* **Problem 1**
In the synthesis procedure, reproduce the text starting at "To a solution" and ending at "m/z 198.8 (M+H)+.", changing "THF" to "tetrahydrofuran".
* **Problem 2**
Say whether each statement agrees with the synthesis procedure, answering yes or no and quoting the deciding words. (a) The mixture was stirred at 0 °C for 2 hours. (b) The filtrate was extracted with EtOAc a single time. (c) The title compound was obtained as a white solid.

To a solution of 6-chloro-5-fluoro-4-(isopropylamino)-N-methoxy-N-methyl-pyridine-3-carboxamide (1.18 g, 4.58 mmol) in THF (15 mL) was added diisobutylalumane (1 M, 13.74 mL) at −78° C. The mixture was stirred at 0° C. for 2 hrs. The reaction mixture was with Na2SO4·10H2O (5 g) before being filtered. The filtrate was diluted with water (30 mL) and extracted with EtOAc (3×30 mL). The combined organic phase was washed with brine (30 mL), dried over anhydrous Na2SO4, and concentrated in vacuo to give the title compound (930 mg) as a yellow oil. LC-MS (ESI+) m/z 198.8 (M+H)+.

* **Source information**

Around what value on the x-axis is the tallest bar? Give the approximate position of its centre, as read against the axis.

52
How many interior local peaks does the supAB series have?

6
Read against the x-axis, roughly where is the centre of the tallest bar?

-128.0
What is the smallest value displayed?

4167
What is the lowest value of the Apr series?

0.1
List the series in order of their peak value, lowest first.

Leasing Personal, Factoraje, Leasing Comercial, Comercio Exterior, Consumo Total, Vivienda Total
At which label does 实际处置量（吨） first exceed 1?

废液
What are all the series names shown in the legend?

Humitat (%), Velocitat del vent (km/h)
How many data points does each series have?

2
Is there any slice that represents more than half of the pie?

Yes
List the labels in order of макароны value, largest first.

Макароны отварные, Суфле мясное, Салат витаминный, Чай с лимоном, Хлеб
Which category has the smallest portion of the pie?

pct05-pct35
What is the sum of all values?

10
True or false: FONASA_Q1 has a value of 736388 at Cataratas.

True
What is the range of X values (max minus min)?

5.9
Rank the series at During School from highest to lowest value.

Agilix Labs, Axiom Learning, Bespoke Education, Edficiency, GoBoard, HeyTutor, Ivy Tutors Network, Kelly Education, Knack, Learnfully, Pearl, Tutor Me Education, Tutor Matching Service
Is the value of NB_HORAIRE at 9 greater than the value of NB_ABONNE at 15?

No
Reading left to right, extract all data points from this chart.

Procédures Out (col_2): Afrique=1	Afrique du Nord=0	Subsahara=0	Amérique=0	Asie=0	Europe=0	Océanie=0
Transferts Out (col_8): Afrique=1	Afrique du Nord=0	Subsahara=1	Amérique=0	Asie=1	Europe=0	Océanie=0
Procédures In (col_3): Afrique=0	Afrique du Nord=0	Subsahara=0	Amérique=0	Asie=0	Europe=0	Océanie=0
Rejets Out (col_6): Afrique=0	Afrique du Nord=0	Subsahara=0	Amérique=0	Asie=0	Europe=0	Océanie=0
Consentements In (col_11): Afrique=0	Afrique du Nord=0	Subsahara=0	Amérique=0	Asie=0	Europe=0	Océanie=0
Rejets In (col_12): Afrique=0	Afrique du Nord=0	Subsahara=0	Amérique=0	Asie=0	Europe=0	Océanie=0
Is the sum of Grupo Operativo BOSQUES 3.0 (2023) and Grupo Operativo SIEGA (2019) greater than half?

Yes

* **Response area 1**
To a solution of 6-chloro-5-fluoro-4-(isopropylamino)-N-methoxy-N-methyl-pyridine-3-carboxamide (1.18 g, 4.58 mmol) in tetrahydrofuran (15 mL) was added diisobutylalumane (1 M, 13.74 mL) at −78° C. The mixture was stirred at 0° C. for 2 hrs. The reaction mixture was with Na2SO4·10H2O (5 g) before being filtered. The filtrate was diluted with water (30 mL) and extracted with EtOAc (3×30 mL). The combined organic phase was washed with brine (30 mL), dried over anhydrous Na2SO4, and concentrated in vacuo to give the title compound (930 mg) as a yellow oil. LC-MS (ESI+) m/z 198.8 (M+H)+.

* **Response area 2**
(a) Yes: "The mixture was stirred at 0° C. for 2 hrs."
(b) No: "extracted with EtOAc (3×30 mL)"
(c) No: "as a yellow oil"